Et puis, l’épisode du miroir m’a révélé une nouvelle part de moi-même. Canule, drains, cathéters, attelle… Je disposais même d’un bras armé, roulant et télescopique avec des poches en tout genre. Suspendues. Nutriments en poche, eau en bouteille, médicaments et antibios.

Cocktail détonant pour sportif de chambre. Chargé comme une mule. Les veines couleurs arc en ciel. Et ma nouvelle mâchoire newlook ! Mon lambeau de péroné dans la gueule. Deux fois par jour, auscultée 2 à 3 fois par jour par des internes lampe-frontalée.
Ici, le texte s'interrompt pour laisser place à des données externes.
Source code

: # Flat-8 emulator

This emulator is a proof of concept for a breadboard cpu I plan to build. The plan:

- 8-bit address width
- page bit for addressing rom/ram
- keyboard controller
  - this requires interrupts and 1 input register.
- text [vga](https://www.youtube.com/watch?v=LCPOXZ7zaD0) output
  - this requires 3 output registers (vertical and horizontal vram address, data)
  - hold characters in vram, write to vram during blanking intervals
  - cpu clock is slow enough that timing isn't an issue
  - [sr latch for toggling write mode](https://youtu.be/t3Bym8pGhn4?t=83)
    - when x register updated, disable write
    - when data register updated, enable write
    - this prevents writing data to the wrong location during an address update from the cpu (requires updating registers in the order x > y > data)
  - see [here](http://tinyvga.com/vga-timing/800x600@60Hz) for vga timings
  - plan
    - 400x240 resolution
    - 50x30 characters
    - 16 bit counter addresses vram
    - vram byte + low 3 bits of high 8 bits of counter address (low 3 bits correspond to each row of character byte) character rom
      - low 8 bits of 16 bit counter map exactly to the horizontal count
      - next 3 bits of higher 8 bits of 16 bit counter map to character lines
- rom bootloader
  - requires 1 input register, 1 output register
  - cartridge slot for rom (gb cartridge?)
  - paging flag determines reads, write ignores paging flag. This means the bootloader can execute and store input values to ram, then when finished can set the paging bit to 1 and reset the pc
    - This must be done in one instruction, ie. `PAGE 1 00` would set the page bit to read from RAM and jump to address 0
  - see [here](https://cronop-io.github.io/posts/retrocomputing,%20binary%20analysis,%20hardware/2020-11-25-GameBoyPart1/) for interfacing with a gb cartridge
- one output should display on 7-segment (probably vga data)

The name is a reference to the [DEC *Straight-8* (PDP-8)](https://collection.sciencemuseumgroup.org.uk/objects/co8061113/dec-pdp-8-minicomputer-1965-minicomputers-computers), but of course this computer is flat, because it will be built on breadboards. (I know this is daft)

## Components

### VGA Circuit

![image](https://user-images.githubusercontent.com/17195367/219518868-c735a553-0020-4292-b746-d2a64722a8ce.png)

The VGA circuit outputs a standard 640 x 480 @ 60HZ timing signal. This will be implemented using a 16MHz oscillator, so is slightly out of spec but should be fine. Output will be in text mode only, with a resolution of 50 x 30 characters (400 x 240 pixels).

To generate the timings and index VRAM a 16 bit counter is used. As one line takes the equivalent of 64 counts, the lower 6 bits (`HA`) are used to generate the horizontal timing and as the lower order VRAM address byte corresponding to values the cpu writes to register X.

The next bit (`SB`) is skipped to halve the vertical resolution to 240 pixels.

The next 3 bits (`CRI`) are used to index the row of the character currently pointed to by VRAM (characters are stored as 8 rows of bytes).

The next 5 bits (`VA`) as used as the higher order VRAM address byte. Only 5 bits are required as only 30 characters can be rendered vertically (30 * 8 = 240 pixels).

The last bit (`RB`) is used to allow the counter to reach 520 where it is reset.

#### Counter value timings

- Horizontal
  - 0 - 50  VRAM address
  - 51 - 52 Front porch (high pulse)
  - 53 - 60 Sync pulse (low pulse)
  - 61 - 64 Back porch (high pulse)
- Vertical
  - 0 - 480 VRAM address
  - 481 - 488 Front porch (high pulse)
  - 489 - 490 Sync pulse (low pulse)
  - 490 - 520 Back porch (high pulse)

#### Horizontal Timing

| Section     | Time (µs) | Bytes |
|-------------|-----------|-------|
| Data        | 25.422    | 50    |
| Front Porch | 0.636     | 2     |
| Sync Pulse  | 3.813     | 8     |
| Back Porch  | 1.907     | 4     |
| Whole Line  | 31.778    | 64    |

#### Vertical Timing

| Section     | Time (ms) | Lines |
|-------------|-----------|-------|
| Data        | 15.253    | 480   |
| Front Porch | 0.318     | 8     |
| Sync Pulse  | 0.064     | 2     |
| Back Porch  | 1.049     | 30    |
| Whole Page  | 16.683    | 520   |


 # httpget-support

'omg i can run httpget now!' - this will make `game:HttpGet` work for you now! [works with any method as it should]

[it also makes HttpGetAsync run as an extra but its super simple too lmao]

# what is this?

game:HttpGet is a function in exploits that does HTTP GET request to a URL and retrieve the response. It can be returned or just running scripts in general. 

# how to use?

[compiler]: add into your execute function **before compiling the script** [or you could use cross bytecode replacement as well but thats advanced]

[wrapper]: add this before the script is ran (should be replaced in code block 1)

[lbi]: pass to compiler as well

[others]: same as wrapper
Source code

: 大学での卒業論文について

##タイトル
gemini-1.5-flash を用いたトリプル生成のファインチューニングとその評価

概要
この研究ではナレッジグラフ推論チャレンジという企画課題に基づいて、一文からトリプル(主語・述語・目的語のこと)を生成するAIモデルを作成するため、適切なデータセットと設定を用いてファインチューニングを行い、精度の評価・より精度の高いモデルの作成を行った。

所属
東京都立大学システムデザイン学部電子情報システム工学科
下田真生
Le rose comme signe d’une bonne irrigation sanguine. Deux baguettes osseuses solidement vissées redonnent vie à ma mandibule gauche.

Cap de bonne espérance

Nouvelle configuration buccale. S’habituer par la force des choses. Si je puis maintenant mieux appréhender le besoin de transformer le regard porté sur mon propre corps quand on est touché dans son intégrité physique, cette atteinte constitue une formidable opportunité pour continuer à évoluer, grandir, s’élever. Je le dis avec d’autant plus de force que j’ai constaté que l’état d’esprit de la personne handicapée que je suis, est essentiel pour passer le cap de bonne espérance.

Première empreinte de ma mâchoire inférieure réalisée en février 2020

J’ai attaqué le combat de la reconstruction dentaire avec la même volonté, le même optimisme qu’avant l’opération. J’espère simplement que cette traversée expérientielle sera utile aux malades de tout bord. C’est une question de vie. Passer au-delà, se réaliser pour de vrai et faire ce pour quoi on expérimente la vie. La crise sanitaire que nous vivons actuellement vient renforcer cette réflexion*.

Je regarde tous les jours le côté gauche de ma mâchoire, et j’y vois cette partie ronde et lisse quand elle est rasée. Un peu comme une patate. Une belle patate ronde et lisse. Ma patate.

NB : ce texte a initialement été écrit le 21 février 2020, avant la crise sanitaire du coronavirus.